Le juge Ti est chargé d'administrer la ville de Han-yuan où se déclenche une étrange épidémie. Conscient de ses responsabilités qui lui enjoignent de faire respecter l'ordre public face à la panique qui s'empare de la population, ce magistrat balance entre la médecine chinoise à laquelle il croit et les pratiques incantatoires des trois autres religions pratiquées à cette époque que son confucianisme militant incline à mettre en doute.
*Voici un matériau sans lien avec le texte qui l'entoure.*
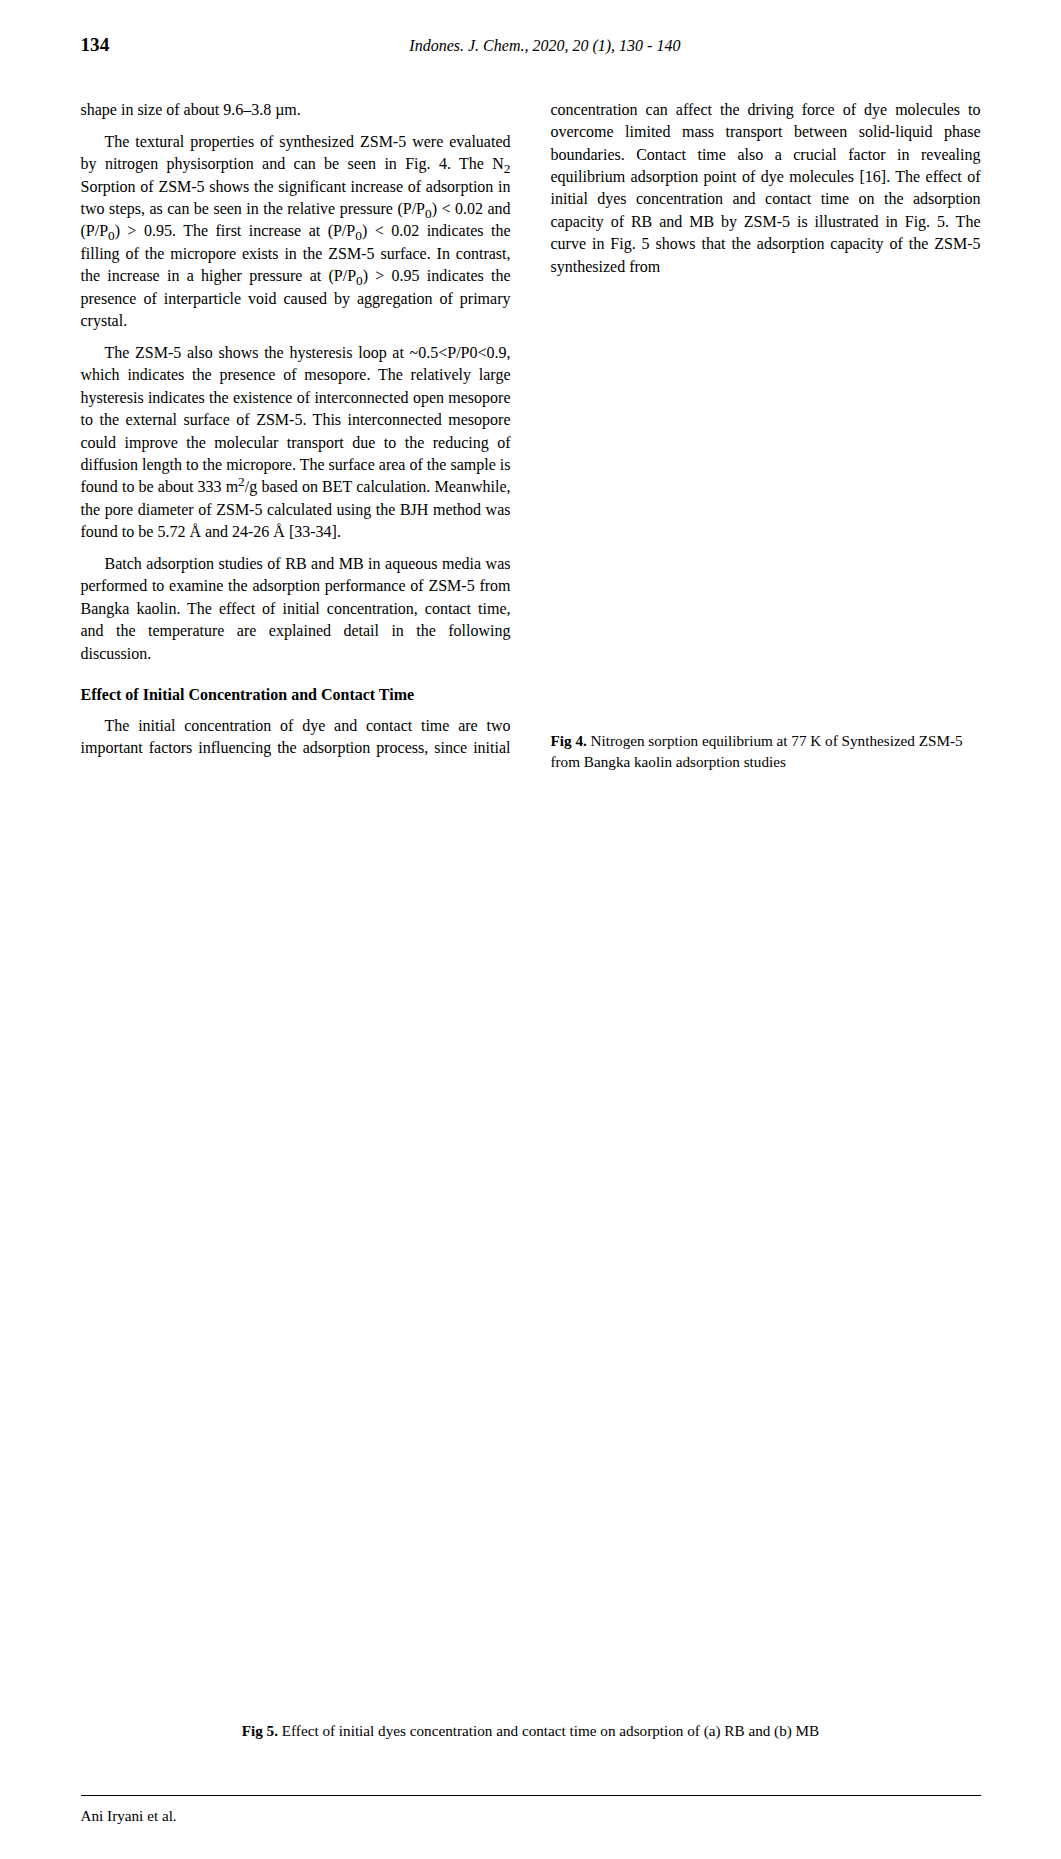134 Indones. J. Chem., 2020, 20 (1), 130 - 140
shape in size of about 9.6–3.8 µm.
The textural properties of synthesized ZSM-5 were evaluated by nitrogen physisorption and can be seen in Fig. 4. The N2 Sorption of ZSM-5 shows the significant increase of adsorption in two steps, as can be seen in the relative pressure (P/P0) < 0.02 and (P/P0) > 0.95. The first increase at (P/P0) < 0.02 indicates the filling of the micropore exists in the ZSM-5 surface. In contrast, the increase in a higher pressure at (P/P0) > 0.95 indicates the presence of interparticle void caused by aggregation of primary crystal.
The ZSM-5 also shows the hysteresis loop at ~0.5<P/P0<0.9, which indicates the presence of mesopore. The relatively large hysteresis indicates the existence of interconnected open mesopore to the external surface of ZSM-5. This interconnected mesopore could improve the molecular transport due to the reducing of diffusion length to the micropore. The surface area of the sample is found to be about 333 m2/g based on BET calculation. Meanwhile, the pore diameter of ZSM-5 calculated using the BJH method was found to be 5.72 Å and 24-26 Å [33-34].
Batch adsorption studies of RB and MB in aqueous media was performed to examine the adsorption performance of ZSM-5 from Bangka kaolin. The effect of initial concentration, contact time, and the temperature are explained detail in the following discussion.
Effect of Initial Concentration and Contact Time
The initial concentration of dye and contact time are two important factors influencing the adsorption process, since initial concentration can affect the driving force of dye molecules to overcome limited mass transport between solid-liquid phase boundaries. Contact time also a crucial factor in revealing equilibrium adsorption point of dye molecules [16]. The effect of initial dyes concentration and contact time on the adsorption capacity of RB and MB by ZSM-5 is illustrated in Fig. 5. The curve in Fig. 5 shows that the adsorption capacity of the ZSM-5 synthesized from
Fig 4. Nitrogen sorption equilibrium at 77 K of Synthesized ZSM-5 from Bangka kaolin adsorption studies
Fig 5. Effect of initial dyes concentration and contact time on adsorption of (a) RB and (b) MB
Ani Iryani et al.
Ti, toujours aussi dubitatif déjoue facilement les pièges des charlatans qui se proposent d'enrayer cette maladie. Pourtant, pour incrédule qu'il soit au regard des religions en général et des choses étranges en particulier, notre magistrat se résout à donner dans ce travers, et y trouve même des vertus. Cependant, une autre série de meurtres vient compliquer les choses, ou à tout le moins vient lui donner l'occasion d'aiguiser son sens critique et sa logique pour dénouer les fils compliqués d'une intrigue à éclaircir, d'éclairer la plus ténébreuse des affaires criminelles, de confondre les meurtriers de tout poil, de sorte que cela devient rapidement une affaire où la jalousie le dispute à l'adultère, l'intérêt personnel aux pires crapuleries, ce qui plonge notre sous-préfet dans un abîme de perplexités. Comme toujours, face au spectacle offert par la turpitude humaine et aux problèmes qui pour lui en découlent, il agit avec méthode et oppose son intelligence et aussi sa mémoire aux allégations basées sur les démons et autres spectres maléfiques porteurs de mort. La dialectique confucéenne dont il est un fervent adepte le conduit à rechercher des causes bien réelles à des phénomènes étranges et surnaturels dont cette société est friande, entretenus, il est vrai, par la culture des autres religions.
Voilà que notre mandarin, après avoir frôlé la mort, a soudain conscience des choses et porte désormais ses soupçons sur un notable de la ville. Il charge sa fidèle première épouse, Dame Lin, encore elle, d'enquêter pour son compte, ce pour quoi elle excelle. Ainsi doit-il se résoudre à un subterfuge légal mais astucieux pour s'assurer de la personne d'une criminelle ce qui aurait été d'autant plus difficile qu'elle appartient à la noblesse. On sait que dans la société chinoise d'alors, cette caste est censée être un pilier de l'Empire. Ce faisant, il démonte facilement une machination qui prenait toute la ville en otage et dont l'épidémie n'était que la manifestation, aussi fausse d'ailleurs que les démonstrations surnaturelles constatées. Ainsi établit-il que toute cette histoire de fantôme et de contagion qui avait secoué cette petite ville n'était pas autre chose qu'un montage trompeur et criminel.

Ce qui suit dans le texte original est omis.